With a group cycle tour you ride with a group of strangers who you meet over dinner when everyone is tired and anxious and ready to do this trip planned for months.  You often have nothing in common with these people but a desire to bike the same route.   Which can be good – good company and a nice pace line and people with you if there is trouble.  Or bad – it’s hard to carve out personal time in a group, there is always at least one person who is difficult, and ultimately a group ride is only as strong as the collective abilities.
I was thinking about the differences today as I road through the beautiful Po river delta from Ferrara to Comacchio.  From a city I’d never heard of to a village I’d only decided to visit yesterday.

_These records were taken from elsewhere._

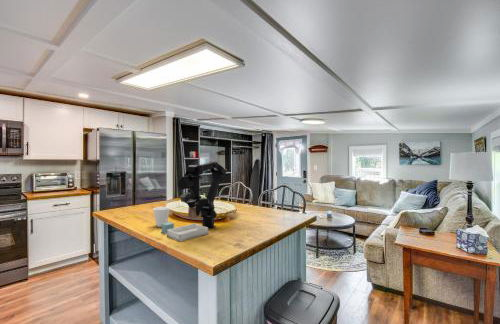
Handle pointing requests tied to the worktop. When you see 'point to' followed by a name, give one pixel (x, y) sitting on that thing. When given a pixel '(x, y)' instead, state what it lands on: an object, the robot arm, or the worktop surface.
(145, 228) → the worktop surface
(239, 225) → the worktop surface
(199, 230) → the tray
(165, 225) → the teal block
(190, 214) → the walnut block
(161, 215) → the cup
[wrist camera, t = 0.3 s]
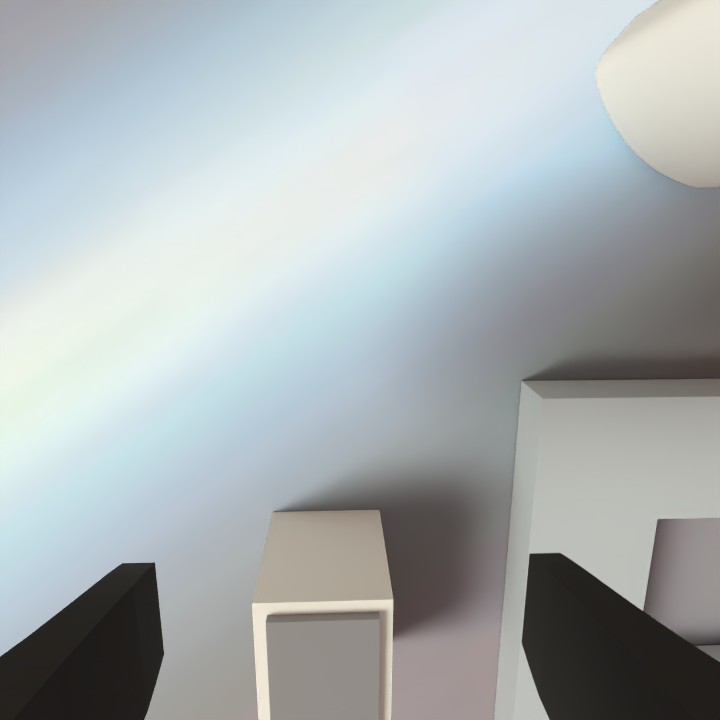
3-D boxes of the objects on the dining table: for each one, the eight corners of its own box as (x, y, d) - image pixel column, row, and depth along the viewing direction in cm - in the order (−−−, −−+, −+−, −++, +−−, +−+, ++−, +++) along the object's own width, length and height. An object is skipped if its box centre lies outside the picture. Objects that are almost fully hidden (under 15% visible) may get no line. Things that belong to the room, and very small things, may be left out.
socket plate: (805, 724, 23) (866, 789, 21) (492, 737, 23) (513, 806, 20) (896, 376, 19) (987, 401, 17) (521, 380, 19) (552, 407, 16)
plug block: (377, 642, 21) (391, 773, 16) (278, 645, 21) (260, 779, 16) (379, 508, 20) (394, 606, 15) (272, 511, 20) (250, 611, 15)
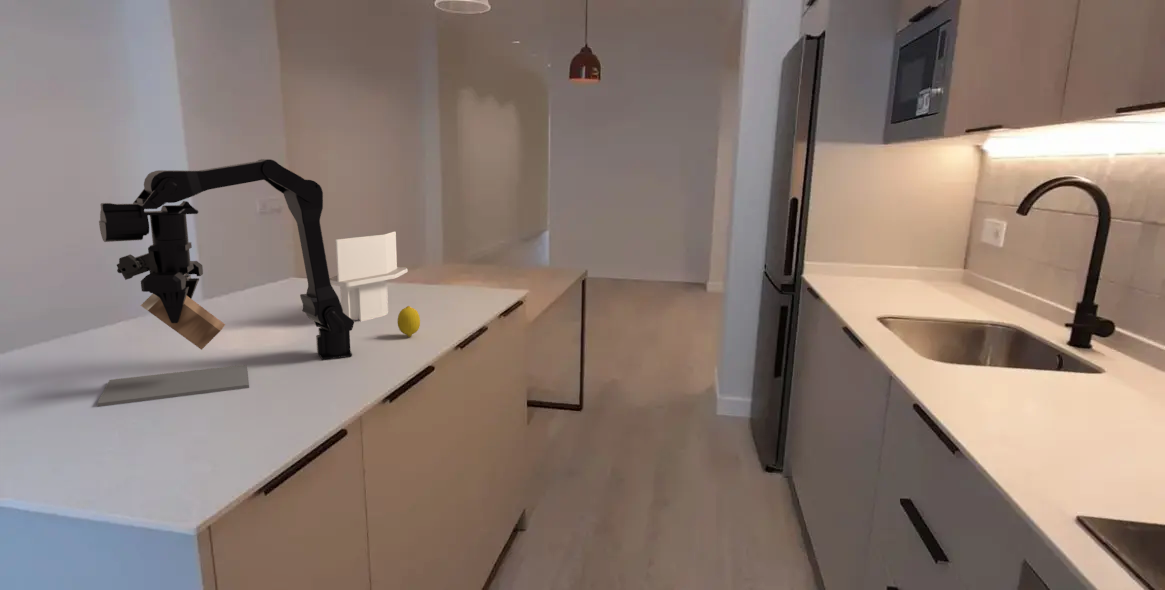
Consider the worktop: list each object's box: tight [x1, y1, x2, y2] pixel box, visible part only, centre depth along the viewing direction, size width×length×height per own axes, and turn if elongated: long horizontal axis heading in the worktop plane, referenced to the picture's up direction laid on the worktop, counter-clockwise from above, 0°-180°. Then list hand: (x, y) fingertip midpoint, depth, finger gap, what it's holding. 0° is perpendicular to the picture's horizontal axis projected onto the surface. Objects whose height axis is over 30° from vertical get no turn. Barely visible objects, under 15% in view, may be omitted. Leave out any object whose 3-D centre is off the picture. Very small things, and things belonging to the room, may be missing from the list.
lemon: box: [397, 305, 421, 338], centre depth 164 cm, size 6×6×8 cm
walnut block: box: [140, 293, 226, 351], centre depth 125 cm, size 5×5×13 cm
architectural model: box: [329, 231, 408, 322], centre depth 184 cm, size 28×21×23 cm
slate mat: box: [96, 364, 250, 407], centre depth 127 cm, size 24×14×1 cm, turn 118°
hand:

I rode though flat wetlands lined with canals and birds and lovely villages.  Roads lined with red poppies.  Egrets and herons and seabirds and fishing nets.  I thought about how great it was to be able to choose where you ride when you are actually in country and experiencing a place, rather than signing up in advance for a set itinerary.
The first days riding between Parma and Modena and Bologna had some lovely cycling, but mostly the bike was transportation between urban centers with few good small roads connecting them.  But since riding north out of Bologna the cycling has become much more pleasurable with less traffic and easier navigation.

I was thankful to have limited my mileage for today an easy 45 miles so I had time to stop and detour and get into Comacchio in time to visit their city – a lovely fishing town with canals for streets.  I thought about the organized trips where we were cranking out 80 or 100 miles a day … and blowing by the essence of the areas road through untouched with no impression.
Yes, I spend time figuring out routes and finding hotels and getting my own dinner.  I make sure my bike is in good order because while I have decent basic mechanical skills, anything significant needing repair will cause a problem.  I keep myself safe.  And have to make all the decisions about everything.   And I do miss convivial conversation with other riders and the companionship that comes with people setting out for the same daily goal.
But you sacrifice a lot for the safety-net of structure.  On the bike and in life.  And right now the rewards of refusing to plan and organize and schedule and instead do what feels right is working for me right now.  Both here in Italy and back home.